A fitness creator does not need to explain the full product. They only need to sell the fitness version. A photo creator can do the same with the photo recipe. The backend stays the same, but the content changes depending on the niche.
One creator, Christina, uses the handle @journalwithchristina and mainly promotes Poke Fit through nutrition and fitness hooks.
Another ambassador, @journalwithbritain, uses the same “journalwith” identity system but promotes Poke Pics instead, with faceless prank videos.
The ambassadors are not locked into selling one broad brand message. They can pick the recipe that fits their content best, even if the underlying product is the same.
So far, the most aggressively pushed recipes seem to be Poke Fit and Poke Pics.

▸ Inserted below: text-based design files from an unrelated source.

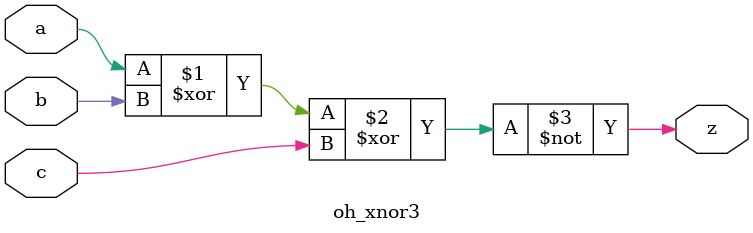
<source format=v>


module oh_xnor3 #(parameter DW = 1 ) // array width
   (
    input [DW-1:0]  a,
    input [DW-1:0]  b,
    input [DW-1:0]  c,
    output [DW-1:0] z
    );
   
   assign z =  ~(a ^ b ^ c);
   
endmodule

</source>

The UGC campaign only started in February 2026, but the first promising videos are already coming in.
On April 3, 2026, creator @kate.ventsssss hit 250K views promoting Poke Pics with a faceless prank video.
A couple of weeks earlier, on March 20, 2026, creator @sadie.ventsssss hit 214K views promoting Poke Fit through a long-hook storyline tied directly to the product name.
Most AI assistants have a positioning problem. They can do too many things, which makes them harder to market clearly. Poke’s team solved that by turning one broad product into multiple niche-specific entry points. That makes the content much easier to understand and much easier to distribute.
The campaign is still early, with 1.5M total views so far, but the structure is smart: one backend, multiple use cases, multiple creator lanes. If one of those lanes finally breaks out, the product gets a repeatable way to market the same assistant like a portfolio of different apps.